The following processing examples are in order from Bensen et al. (2007). The final example has all of them combined.

  • First, the trace has its instrument response removed.
  • Second, the trace is trimmed, demeaned and detrended.
  • Third, the trace is passed through a butterworth band-pass filter to remove high amplitude noise and event signals as much as possible.
  • Fourth, the trace is downsampled to allow for swifter processing. The closer to the original sample rate this is left, the longer overall processing will take!
  • Fifth, the trace is normalised. This can be specified as either time-normalised or one-bit normalised.
  • Sixth, the spectrum of the waveform is 'whitened'.

Take note that for the purposes of this example, the instrument response has been kept. This is because the metadata file for this waveform is having some technical difficulties. The resulting waveforms and techniques posed here are still valid for example purposes.


In [47]:
# process the band-pass filtered trace
# the bands are set from the above freqmax and freqmin parameters entered when the class is initialised.
example_trace = PREPROCESS.bandpass_filt(example_trace)
st = Stream(traces=[example_trace])
st.plot()

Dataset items
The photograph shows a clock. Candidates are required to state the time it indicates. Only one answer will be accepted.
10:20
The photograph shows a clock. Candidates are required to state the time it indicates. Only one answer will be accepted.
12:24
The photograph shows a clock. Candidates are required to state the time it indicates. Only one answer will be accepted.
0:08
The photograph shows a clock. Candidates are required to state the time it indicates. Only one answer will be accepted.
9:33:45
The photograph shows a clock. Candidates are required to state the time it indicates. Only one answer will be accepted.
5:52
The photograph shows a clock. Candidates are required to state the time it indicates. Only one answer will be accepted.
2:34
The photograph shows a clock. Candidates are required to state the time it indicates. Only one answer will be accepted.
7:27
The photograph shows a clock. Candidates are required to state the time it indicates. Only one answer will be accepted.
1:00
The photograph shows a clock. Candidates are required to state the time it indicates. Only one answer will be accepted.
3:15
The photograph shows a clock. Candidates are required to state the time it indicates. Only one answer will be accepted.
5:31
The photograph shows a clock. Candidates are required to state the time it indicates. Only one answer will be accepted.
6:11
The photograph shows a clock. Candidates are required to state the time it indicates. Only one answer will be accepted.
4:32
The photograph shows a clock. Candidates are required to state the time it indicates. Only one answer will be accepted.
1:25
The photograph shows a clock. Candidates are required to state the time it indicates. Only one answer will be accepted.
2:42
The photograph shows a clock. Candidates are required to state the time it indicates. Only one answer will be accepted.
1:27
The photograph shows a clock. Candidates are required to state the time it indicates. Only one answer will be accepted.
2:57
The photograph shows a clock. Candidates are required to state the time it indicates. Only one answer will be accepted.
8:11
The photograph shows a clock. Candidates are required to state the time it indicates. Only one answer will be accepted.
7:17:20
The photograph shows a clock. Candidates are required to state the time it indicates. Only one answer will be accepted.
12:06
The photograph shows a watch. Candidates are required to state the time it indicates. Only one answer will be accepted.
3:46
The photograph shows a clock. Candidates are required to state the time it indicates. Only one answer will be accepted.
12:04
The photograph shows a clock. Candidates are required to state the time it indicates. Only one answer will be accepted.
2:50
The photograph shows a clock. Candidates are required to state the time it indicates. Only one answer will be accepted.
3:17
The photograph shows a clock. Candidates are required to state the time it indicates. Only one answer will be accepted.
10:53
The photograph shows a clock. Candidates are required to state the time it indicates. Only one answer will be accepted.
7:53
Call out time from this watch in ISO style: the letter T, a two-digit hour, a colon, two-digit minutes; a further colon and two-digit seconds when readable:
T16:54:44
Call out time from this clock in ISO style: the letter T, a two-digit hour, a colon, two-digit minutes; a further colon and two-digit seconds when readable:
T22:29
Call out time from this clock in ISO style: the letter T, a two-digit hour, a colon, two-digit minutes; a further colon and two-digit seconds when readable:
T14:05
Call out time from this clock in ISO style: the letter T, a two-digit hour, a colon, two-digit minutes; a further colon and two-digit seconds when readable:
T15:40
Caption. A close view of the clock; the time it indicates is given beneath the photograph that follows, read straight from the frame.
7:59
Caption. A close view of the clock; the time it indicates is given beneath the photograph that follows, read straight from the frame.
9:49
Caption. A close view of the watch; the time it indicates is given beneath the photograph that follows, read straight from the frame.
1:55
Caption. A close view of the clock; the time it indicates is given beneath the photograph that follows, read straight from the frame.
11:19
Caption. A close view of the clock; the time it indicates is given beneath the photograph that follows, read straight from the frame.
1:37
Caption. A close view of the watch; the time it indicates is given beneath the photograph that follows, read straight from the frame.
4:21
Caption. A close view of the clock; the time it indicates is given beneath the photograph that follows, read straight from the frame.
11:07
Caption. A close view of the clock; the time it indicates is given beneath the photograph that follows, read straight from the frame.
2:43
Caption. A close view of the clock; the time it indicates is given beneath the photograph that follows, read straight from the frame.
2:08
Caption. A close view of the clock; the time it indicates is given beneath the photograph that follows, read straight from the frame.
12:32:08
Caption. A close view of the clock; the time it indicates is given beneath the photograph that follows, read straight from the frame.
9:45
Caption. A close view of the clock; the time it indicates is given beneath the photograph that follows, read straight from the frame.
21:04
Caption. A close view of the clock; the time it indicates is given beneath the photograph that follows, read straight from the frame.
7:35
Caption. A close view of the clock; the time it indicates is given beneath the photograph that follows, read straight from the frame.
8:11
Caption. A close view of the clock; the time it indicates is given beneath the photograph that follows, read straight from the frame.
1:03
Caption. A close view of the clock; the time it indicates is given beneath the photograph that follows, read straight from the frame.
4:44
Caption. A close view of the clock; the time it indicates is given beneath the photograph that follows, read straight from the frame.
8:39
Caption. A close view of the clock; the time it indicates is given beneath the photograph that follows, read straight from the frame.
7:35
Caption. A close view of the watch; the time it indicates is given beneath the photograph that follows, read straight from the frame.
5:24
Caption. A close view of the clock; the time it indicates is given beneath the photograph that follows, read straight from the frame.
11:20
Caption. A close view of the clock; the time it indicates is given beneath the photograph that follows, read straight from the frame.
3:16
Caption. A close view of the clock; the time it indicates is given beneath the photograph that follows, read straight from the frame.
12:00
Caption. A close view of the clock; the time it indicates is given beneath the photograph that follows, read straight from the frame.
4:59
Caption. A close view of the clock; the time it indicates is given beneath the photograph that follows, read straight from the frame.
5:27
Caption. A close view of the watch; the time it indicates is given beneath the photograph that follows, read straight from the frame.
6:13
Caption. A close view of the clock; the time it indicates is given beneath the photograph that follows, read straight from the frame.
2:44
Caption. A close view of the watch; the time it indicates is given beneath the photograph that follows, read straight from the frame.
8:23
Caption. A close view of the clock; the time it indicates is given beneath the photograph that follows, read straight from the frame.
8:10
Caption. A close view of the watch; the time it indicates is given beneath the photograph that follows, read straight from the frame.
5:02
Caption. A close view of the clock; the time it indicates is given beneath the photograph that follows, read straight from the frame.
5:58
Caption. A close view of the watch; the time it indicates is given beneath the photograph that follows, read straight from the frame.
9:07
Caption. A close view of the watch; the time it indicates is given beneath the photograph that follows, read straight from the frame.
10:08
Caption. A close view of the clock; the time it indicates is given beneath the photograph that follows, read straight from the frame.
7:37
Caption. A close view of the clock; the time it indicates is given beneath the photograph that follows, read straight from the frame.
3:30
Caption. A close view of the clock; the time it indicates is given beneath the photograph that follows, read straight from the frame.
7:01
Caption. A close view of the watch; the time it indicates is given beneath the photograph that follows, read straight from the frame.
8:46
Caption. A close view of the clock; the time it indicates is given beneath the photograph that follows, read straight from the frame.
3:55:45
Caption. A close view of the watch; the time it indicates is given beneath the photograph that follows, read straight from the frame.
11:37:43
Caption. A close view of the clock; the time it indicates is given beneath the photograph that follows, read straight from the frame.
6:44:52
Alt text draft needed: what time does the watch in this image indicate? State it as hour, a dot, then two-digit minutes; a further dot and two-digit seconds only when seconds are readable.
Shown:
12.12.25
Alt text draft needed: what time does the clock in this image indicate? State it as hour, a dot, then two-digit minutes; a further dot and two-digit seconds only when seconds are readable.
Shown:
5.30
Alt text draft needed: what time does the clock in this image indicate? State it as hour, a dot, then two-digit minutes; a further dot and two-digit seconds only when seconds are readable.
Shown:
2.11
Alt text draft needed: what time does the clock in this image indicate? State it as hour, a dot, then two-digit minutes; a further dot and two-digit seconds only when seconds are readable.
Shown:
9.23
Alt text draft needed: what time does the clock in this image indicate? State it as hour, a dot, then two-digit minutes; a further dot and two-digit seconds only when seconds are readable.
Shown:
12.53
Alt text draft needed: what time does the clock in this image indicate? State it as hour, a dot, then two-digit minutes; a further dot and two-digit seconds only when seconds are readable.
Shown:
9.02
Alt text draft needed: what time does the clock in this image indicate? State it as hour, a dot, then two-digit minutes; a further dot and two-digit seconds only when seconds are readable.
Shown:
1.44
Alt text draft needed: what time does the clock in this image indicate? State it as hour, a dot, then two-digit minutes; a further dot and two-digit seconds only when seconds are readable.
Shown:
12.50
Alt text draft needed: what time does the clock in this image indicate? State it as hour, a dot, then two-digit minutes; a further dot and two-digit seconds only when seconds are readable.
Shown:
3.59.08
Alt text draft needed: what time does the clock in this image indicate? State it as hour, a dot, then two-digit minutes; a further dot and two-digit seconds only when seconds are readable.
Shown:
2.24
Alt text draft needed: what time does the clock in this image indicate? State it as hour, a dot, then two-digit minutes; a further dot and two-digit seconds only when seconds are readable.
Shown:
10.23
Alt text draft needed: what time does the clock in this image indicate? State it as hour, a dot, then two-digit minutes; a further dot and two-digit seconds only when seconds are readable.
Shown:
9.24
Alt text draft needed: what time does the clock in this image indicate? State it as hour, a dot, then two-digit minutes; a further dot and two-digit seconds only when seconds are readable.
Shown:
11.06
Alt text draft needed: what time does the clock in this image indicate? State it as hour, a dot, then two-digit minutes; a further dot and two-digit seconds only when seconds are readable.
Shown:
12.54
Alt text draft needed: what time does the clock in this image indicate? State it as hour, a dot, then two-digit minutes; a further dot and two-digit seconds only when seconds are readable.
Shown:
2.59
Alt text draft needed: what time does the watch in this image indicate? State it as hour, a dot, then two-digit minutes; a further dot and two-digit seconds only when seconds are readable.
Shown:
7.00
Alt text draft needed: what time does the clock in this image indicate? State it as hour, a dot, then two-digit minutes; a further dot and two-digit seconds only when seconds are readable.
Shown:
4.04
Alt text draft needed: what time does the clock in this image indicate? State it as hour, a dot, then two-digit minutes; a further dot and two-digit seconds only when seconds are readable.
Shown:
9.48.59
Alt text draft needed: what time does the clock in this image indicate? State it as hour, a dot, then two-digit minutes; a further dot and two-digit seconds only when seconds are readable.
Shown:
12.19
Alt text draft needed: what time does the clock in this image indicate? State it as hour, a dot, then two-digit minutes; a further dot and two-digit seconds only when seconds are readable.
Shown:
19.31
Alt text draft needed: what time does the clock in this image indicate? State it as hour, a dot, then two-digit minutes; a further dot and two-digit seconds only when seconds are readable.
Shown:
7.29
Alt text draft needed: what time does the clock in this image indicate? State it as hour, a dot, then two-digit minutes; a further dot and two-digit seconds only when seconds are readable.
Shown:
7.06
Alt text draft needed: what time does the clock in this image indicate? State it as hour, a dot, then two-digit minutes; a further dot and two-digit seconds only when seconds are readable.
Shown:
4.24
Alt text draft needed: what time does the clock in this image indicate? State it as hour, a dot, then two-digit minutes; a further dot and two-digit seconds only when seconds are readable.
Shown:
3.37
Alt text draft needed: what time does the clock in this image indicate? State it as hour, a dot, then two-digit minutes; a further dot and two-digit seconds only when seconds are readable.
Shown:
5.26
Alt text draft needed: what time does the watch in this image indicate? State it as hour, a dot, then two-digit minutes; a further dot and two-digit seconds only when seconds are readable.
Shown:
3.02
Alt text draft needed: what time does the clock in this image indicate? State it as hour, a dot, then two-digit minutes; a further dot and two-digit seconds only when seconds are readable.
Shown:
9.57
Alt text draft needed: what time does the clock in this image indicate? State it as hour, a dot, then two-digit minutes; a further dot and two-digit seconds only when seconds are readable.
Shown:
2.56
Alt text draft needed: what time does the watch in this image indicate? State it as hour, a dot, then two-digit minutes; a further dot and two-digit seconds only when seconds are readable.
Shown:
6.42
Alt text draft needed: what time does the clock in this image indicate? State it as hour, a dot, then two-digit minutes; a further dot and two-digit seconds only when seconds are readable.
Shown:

● Aim of the task
Extract the full trace-processing text, reproducing every word and line unchanged. The lines above are material separate from the text.

● Task output
The following processing examples are in order from Bensen et al. (2007). The final example has all of them combined.

  • First, the trace has its instrument response removed.
  • Second, the trace is trimmed, demeaned and detrended.
  • Third, the trace is passed through a butterworth band-pass filter to remove high amplitude noise and event signals as much as possible.
  • Fourth, the trace is downsampled to allow for swifter processing. The closer to the original sample rate this is left, the longer overall processing will take!
  • Fifth, the trace is normalised. This can be specified as either time-normalised or one-bit normalised.
  • Sixth, the spectrum of the waveform is 'whitened'.

Take note that for the purposes of this example, the instrument response has been kept. This is because the metadata file for this waveform is having some technical difficulties. The resulting waveforms and techniques posed here are still valid for example purposes.


In [47]:
# process the band-pass filtered trace
# the bands are set from the above freqmax and freqmin parameters entered when the class is initialised.
example_trace = PREPROCESS.bandpass_filt(example_trace)
st = Stream(traces=[example_trace])
st.plot()